The subject has a MADRS total score ≥26.
Subject reports subjective cognitive dysfunction (such as difficulty concentrating, slow thinking, and difficulty in learning new things or remembering things).
The reported duration of the current MDE is at least 3 months and no longer than 24 months.
The subject is a man or woman between 18 and 65 years old, inclusive.
Right-handed, normal (corrected) vision, and normal hearing.

Exclusion criteria

The subject has a score of ≥70 on the Digit Symbol Substitution Test (DSST) at the Baseline Visit.
Failure to respond to or inability to tolerate an adequate trial of vortioxetine in the past.

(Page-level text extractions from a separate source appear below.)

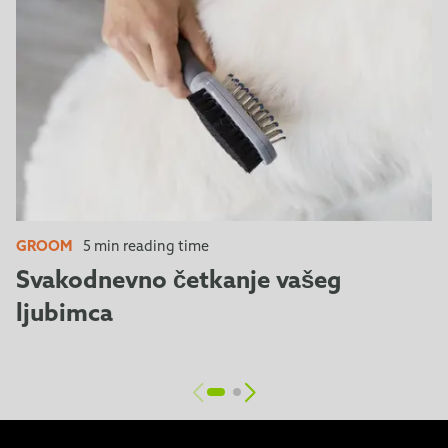
GROOM
5 min reading time
Svakodnevno četkanje vašeg
ljubimca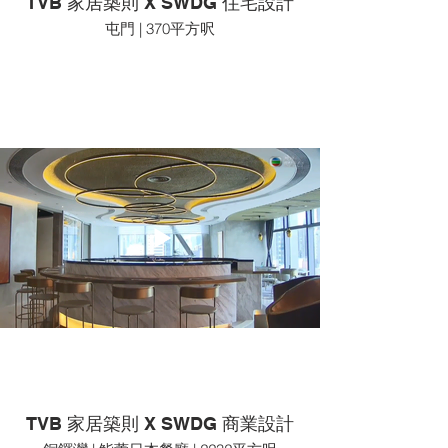
TVB 家居築則 X SWDG 住宅設計
屯門 | 370平方呎
TVB 家居築則 X SWDG 商業設計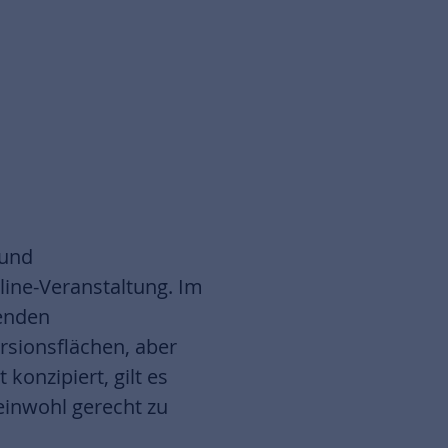
 und
line-Veranstaltung. Im
henden
rsionsflächen, aber
onzipiert, gilt es
einwohl gerecht zu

Exposure to an investigational compound 30 days prior to enrollment
Exposure to any psychoactive or otherwise excluded medication within five half-lives of the baseline visit or during the study. Excluded medications include: antidepressants, anxiolytics, anticonvulsants, barbiturates, chloral hydrate, lithium, antipsychotics, benzodiazepines, hypnotics, monoamine oxidase inhibitors (MAOIs), muscle relaxers, triptans, centrally-acting antihistamines, central alpha-2 agonists, decongestants, psychostimulants, dopamine agonists, opioid pain medications, oral corticosteroids, L-methylfolate, S-adenosyl methionine (SAMe), 5-HTP (hydroxytryptophan), St. John's Wort,
The subject has 1 or more of the following:
- Primary psychiatric disorder other than MDD as defined in the Diagnostic and Statistical Manual of Mental Disorders 4 Text Revision (DSM-IV-TR) (as assessed by the MINI, Version 6.0.0).
- Current or history of attention deficit hyperactivity disorder (ADHD), pervasive developmental disorder, manic or hypomanic episode, schizophrenia, or any other psychotic disorder, including major depression with psychotic features, mental retardation, organic mental disorders, or mental disorders due to a general medical condition as defined in the DSM-IV-TR.

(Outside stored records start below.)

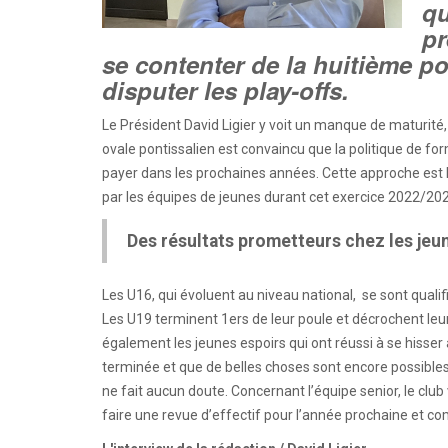
qu
pr
se contenter de la huitième po
disputer les play-offs.
Le Président David Ligier y voit un manque de maturité,
ovale pontissalien est convaincu que la politique de fo
payer dans les prochaines années. Cette approche est loi
par les équipes de jeunes durant cet exercice 2022/20
Des résultats prometteurs chez les jeu
Les U16, qui évoluent au niveau national, se sont quali
Les U19 terminent 1ers de leur poule et décrochent leur 
également les jeunes espoirs qui ont réussi à se hisser 
terminée et que de belles choses sont encore possibles
ne fait aucun doute. Concernant l’équipe senior, le club 
faire une revue d’effectif pour l’année prochaine et co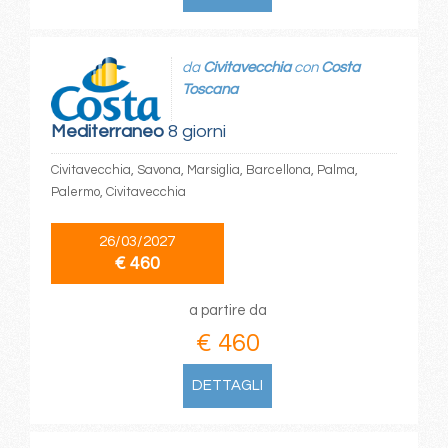
da
Civitavecchia
con
Costa
Toscana
Mediterraneo
8 giorni
Civitavecchia, Savona, Marsiglia, Barcellona, Palma,
Palermo, Civitavecchia
26/03/2027
€ 460
a partire da
€ 460
DETTAGLI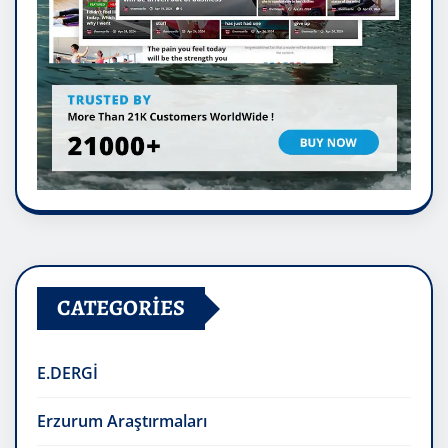
CATEGORIES
E.DERGİ
Erzurum Araştırmaları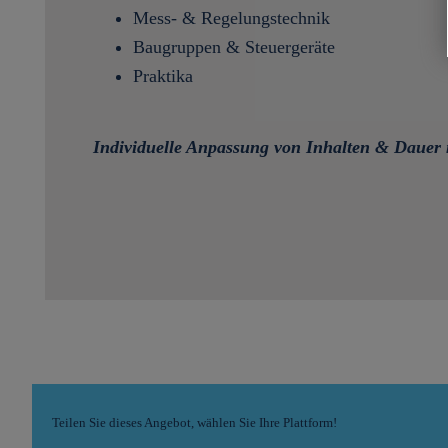
Mess- & Regelungstechnik
Baugruppen & Steuergeräte
Praktika
Individuelle Anpassung von Inhalten & Dauer
Teilen Sie dieses Angebot, wählen Sie Ihre Plattform!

- Current diagnosis of alcohol or other substance abuse or dependence (excluding nicotine or caffeine) as defined in the DSM-IV-TR that has not been in sustained full remission for at least 6 months (for abuse) and 12 months (for dependence) prior to Screening.

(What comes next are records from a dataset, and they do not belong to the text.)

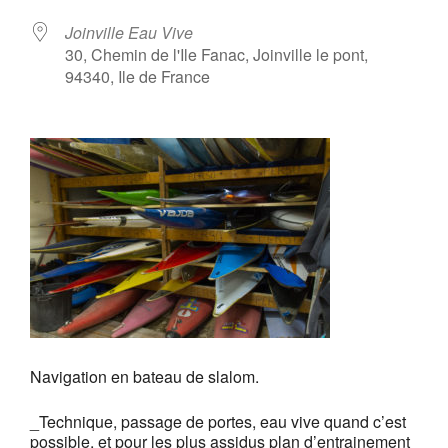
Joinville Eau Vive
30, Chemin de l'Ile Fanac, Joinville le pont,
94340, Ile de France
Navigation en bateau de slalom.
_Technique, passage de portes, eau vive quand c’est
possible, et pour les plus assidus plan d’entrainement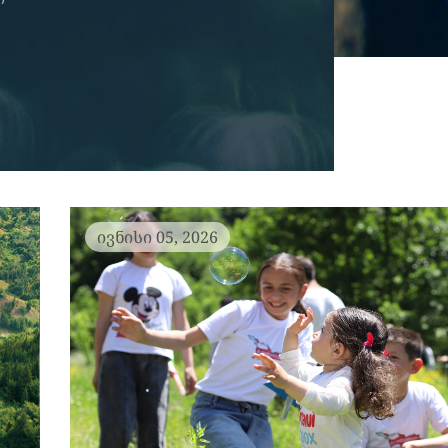
ივნისი 05, 2026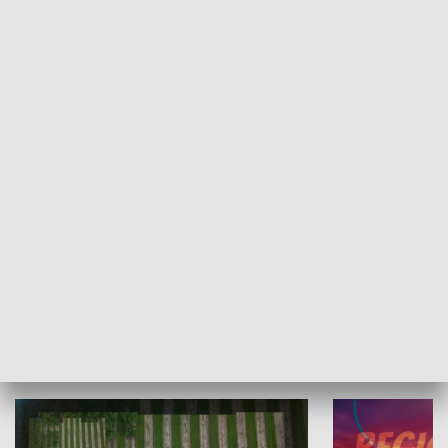
Informator kulturalny
Drzwi do kult
TECHNIKA I MOTORYZACJA
WYPOCZYNEK I REKREACJA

- Positive urine drug screen prior to Baseline.
- Presence or history of a clinically significant neurological disorder (including epilepsy).
- Neurodegenerative disorder (Alzheimer Disease, Parkinson Disease, multiple sclerosis, Huntington Disease, etc).
- Any unstable medical condition as determined by the principal investigator (PI).
- Any DSM-IV Axis II disorder that might compromise the study as determined by the PI.
The subject has any other disorder for which the treatment takes priority over treatment of MDD or is likely to interfere with study treatment or impair treatment compliance.
The subject has physical, cognitive, or language impairment of such severity as to adversely affect the validity of the data derived from the neuropsychological tests.
The subject has a significant risk of suicide according to the PI's clinical judgment.
The subject, in the opinion of the PI, poses a risk of harm to others.
The subject has initiated formal cognitive or behavioral therapy, systemic psychotherapy within less than 6 months of study screening, or has plans to initiate such therapy during the study.
The subject has received electroconvulsive therapy, vagus nerve stimulation, or repetitive transcranial magnetic stimulation within 12 months prior to Screening.
The current MDE is considered by the PI to have been resistant to 2 adequate antidepressant treatments of at least 6 weeks duration each at the recommended dose.
The subject is pregnant or breastfeeding, or is intending to become pregnant before, during, or within 30 days after participating in this study.